BESSIG Meeting Wed, Nov 20, 4 - 6 PM

Our meeting this month is a special event for several reasons.   Copies of Andrew's book will be available to the first 50 attendees, and the HDF Group will be providing refreshments for us.  Also, this may be our last meeting at the Boulder Outlook Hotel, as the hotel has been sold.  So, please join us in the Crown Rock room (not our usual room) at the Outlook for:

Improving Science with Open Formats and High-Level Languages: Python and HDF5

Andrew Collette, Laboratory for Atmospheric and Space Physics (LASP)

This talk explores how researchers can use the scalable, self-describing HDF5 data format together with the Python programming language to improve the analysis pipeline, easily archive and share large datasets, and improve confidence in scientific results.  The discussion will focus on real-world applications of HDF5 in experimental physics at two multimillion-dollar research facilities: the Large Plasma Device at UCLA, and the NASA-funded hypervelocity dust accelerator at CU Boulder.  This event coincides with the launch of a new O’Reilly book, Python and HDF5: Unlocking Scientific Data, complimentary copies of which will be available for attendees.

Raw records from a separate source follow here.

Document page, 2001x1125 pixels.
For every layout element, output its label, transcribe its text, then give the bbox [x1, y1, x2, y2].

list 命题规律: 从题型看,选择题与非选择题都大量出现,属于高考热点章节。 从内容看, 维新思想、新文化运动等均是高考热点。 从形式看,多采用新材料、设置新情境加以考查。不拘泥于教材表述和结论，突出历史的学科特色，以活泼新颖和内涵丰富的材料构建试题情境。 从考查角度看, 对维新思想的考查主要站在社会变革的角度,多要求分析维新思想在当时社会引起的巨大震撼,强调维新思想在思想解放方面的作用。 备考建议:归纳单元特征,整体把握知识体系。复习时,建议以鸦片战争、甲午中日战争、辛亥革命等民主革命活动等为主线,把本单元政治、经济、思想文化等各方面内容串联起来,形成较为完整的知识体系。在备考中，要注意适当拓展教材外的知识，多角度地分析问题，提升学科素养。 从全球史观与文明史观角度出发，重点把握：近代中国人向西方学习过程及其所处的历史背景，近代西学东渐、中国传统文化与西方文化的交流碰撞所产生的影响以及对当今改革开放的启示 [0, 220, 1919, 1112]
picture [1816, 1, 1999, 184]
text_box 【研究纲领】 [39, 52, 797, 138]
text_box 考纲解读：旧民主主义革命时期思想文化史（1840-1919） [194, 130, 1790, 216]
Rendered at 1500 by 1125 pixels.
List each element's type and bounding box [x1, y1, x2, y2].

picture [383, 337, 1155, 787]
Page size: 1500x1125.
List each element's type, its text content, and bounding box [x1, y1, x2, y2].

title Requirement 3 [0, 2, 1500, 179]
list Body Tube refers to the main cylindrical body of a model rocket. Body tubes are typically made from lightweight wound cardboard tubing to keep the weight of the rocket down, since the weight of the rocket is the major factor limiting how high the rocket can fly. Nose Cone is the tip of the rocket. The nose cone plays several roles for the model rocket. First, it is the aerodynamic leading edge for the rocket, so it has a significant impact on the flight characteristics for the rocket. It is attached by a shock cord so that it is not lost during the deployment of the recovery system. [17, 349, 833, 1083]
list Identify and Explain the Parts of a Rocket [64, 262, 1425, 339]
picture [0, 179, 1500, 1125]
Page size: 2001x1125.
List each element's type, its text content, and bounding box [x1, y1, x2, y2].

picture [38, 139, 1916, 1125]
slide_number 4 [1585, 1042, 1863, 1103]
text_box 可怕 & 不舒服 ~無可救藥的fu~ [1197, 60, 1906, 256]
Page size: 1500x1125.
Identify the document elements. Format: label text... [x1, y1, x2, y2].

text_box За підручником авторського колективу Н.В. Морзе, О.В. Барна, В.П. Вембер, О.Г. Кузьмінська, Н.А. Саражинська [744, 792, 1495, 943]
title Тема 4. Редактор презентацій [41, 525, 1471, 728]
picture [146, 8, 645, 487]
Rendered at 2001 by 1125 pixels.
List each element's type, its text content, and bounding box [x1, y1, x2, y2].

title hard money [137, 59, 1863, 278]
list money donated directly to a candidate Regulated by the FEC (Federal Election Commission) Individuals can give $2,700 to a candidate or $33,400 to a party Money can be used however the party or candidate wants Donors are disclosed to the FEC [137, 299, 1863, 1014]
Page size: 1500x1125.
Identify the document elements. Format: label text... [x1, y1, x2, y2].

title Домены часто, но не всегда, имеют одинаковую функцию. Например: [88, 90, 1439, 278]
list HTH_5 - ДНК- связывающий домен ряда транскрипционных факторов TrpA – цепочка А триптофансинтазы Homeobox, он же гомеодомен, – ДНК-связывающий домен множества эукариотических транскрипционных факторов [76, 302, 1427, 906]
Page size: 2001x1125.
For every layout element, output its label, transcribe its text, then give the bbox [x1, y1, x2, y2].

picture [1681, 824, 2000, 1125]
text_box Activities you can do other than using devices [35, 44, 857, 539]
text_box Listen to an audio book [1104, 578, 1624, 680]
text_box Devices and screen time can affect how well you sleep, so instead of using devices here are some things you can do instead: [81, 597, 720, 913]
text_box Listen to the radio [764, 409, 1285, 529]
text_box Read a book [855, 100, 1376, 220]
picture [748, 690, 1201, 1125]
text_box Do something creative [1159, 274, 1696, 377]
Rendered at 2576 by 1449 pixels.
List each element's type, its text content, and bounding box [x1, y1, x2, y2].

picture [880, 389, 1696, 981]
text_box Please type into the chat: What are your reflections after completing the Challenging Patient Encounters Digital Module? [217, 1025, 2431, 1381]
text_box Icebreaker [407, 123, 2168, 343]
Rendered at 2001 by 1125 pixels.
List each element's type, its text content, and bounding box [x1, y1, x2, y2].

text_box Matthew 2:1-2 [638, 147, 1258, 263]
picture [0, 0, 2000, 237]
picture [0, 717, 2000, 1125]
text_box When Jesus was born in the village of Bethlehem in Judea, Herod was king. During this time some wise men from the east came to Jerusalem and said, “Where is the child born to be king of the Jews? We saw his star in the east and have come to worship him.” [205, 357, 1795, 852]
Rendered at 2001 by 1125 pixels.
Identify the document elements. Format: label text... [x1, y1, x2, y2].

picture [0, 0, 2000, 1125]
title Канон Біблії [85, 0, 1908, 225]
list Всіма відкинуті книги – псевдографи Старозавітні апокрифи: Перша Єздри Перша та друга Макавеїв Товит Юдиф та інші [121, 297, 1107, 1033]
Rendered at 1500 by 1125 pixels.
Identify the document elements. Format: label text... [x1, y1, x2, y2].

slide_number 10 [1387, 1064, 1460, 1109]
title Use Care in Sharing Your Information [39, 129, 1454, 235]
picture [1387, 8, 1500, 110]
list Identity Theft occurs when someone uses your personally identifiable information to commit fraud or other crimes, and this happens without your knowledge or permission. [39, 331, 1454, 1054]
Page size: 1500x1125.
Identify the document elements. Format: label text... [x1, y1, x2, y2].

As scientific datasets grow from gigabytes to terabytes and beyond, the use of standard formats for data storage and communication becomes critical.  HDF5, the most recent version of the Hierarchical Data Format originally developed at the National Center for Supercomputing Applications (NCSA), has rapidly emerged as the mechanism of choice for storing and sharing large datasets.   At the same time, many researchers who routinely deal with large numerical datasets have been drawn to the Python by its ease of use and rapid development capabilities. 

Over the past several years, Python has emerged as a credible alternative to scientific analysis environments like IDL or MATLAB.  In addition to stable core packages for handling numerical arrays, analysis, and plotting, the Python ecosystem provides a huge selection of more specialized software, reducing the amount of work necessary to write scientific code while also increasing the quality of results.  Python’s excellent support for standard data formats allows scientists to interact seamlessly with colleagues using other platforms.

Schedule (more or less)

4:00 - 5:00 presentation
5:00 - 6:00 social